I see, sort of. This is where my lack of ML experience isn't helping...



How sort of information is passed around in this architecture? What are the inputs and outputs of "layered" NNs like this? Are those inputs and outputs completely non-human readable? How do you train it then?

If you have a couple hours and are interested in learning, this video from Karpathy is really useful for understanding the core mechanics of modern NNs:


It also comes with a GitHub repository: GitHub - karpathy/ng-video-lecture

I can't speak for C++ implementations, but the inputs and outputs in Python are just a special type of numerical matrix, with defined dimensions. The architecture that defines the connections between the weights are modules, and the training is a process of initializing random weights, running the inputs through them to achieve a predicted output, and then updating the values of the weights from back to front based on how the predicted output compares to the desired output.
 
I see, sort of. This is where my lack of ML experience isn't helping...



How sort of information is passed around in this architecture? What are the inputs and outputs of "layered" NNs like this? Are those inputs and outputs completely non-human readable? How do you train it then?
In a discrete human understandable NN, you feed data in one end and gave human labels at the other. Video -> {lanes, cars, pedestrians} that kind of thing. So it might go video, objects, path planning.
However, that intermediate labeling step throws out all the additional data in the feed and only leaves the next NN an N label vector of probabilities/values. Maybe there is a low confidence pedestrian object that is actually something important.
Connecting all the NN together without the downsampled intermediate stages let's it pull more information into the final output.
Result is less/no human friendly quantization layers.

If doing OCR.
NN1: circle, arc, line detection
NN2 or C++: based on NN1, determine letters
NN3 or C++: based on NN2 outputs, determine word
vs
NN: determine word
 
It’s completely unrealistic to me that FSD will be L3 at highway speed next year. Perhaps in a few years at lower speed daytime, dry roads and without lane changes like Mercedes, but likely never due both to lack of business incentives and technical limitations . L4? LOL.

Just the certification for (L3) UNECE R157 will take 3-6 months and Tesla currently don’t have the reliability required nor the features required like hand over protocol, MRM, emergency corridor et c. Earliest 2025, probably never on current hw is my guess.

Instead they’re targeting they new DCAS regulations from UNECE in they ever can get that approved. Tesla’s been chairing that L2 effort for 3 years with limited success thus far. Perhaps implemented by 2025-2026?
My experience with AP and, more recently, FSD on the highway has been excellent.

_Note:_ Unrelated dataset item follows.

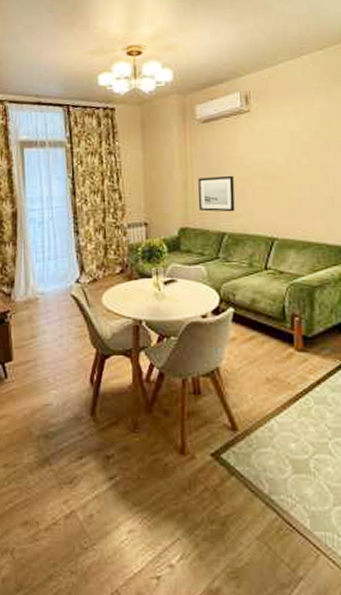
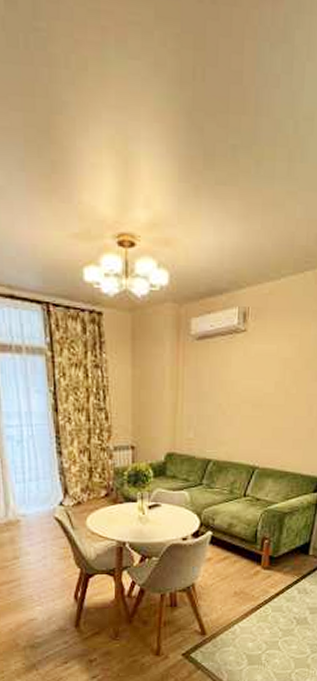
wall art: present [198,175,235,212] -> none [188,400,224,439]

The only time I’ve had to take over for FSD is because it misses exits, and those are primarily cloverleaf exits which are somewhat difficult anyway because there’s such a short merge period. If you restrict it to Straight interstate driving with no exits then it absolutely could be ready.

I don’t think it’s ready for all highway driving but definitely some limited use scenarios, and even those would be huge.

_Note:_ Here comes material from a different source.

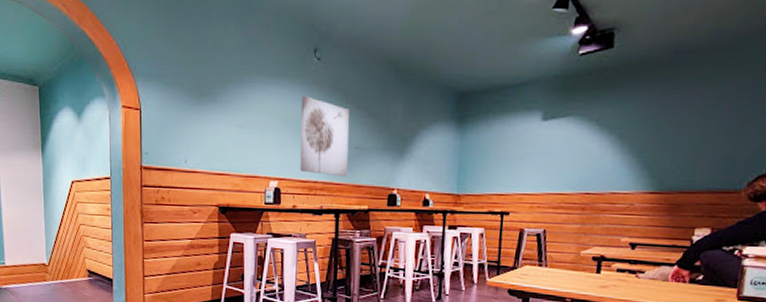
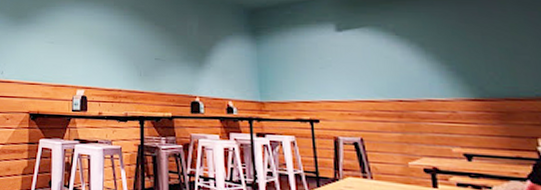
wall art: present [300,96,350,177] -> none [104,16,150,86]

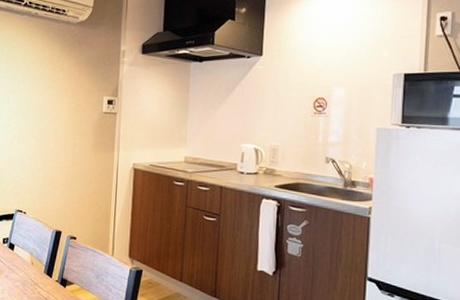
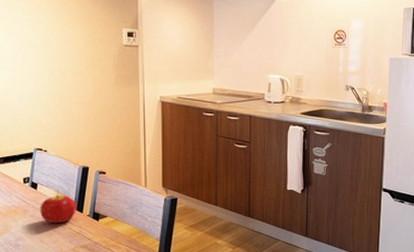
fruit: none [14,257,47,287] -> present [40,195,77,224]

Edit: my other minor gripe is it doesn’t reliably merge back over to the right lane after passing unless there’s a car on your tail. That should be a trivial fix for them to make, though.
 
My experience with AP and, more recently, FSD on the highway has been excellent. The only time I’ve had to take over for FSD is because it misses exits, and those are primarily cloverleaf exits which are somewhat difficult anyway because there’s such a short merge period. If you restrict it to Straight interstate driving with no exits then it absolutely could be ready.

I don’t think it’s ready for all highway driving but definitely some limited use scenarios, and even those would be huge.

Edit: my other minor gripe is it doesn’t reliably merge back over to the right lane after passing unless there’s a car on your tail. That should be a trivial fix for them to make, though.
If you feel it’s ready, why not try it with a blindfold and see if it still feels ready? 😉

I love my AP but I also understand that I am driving.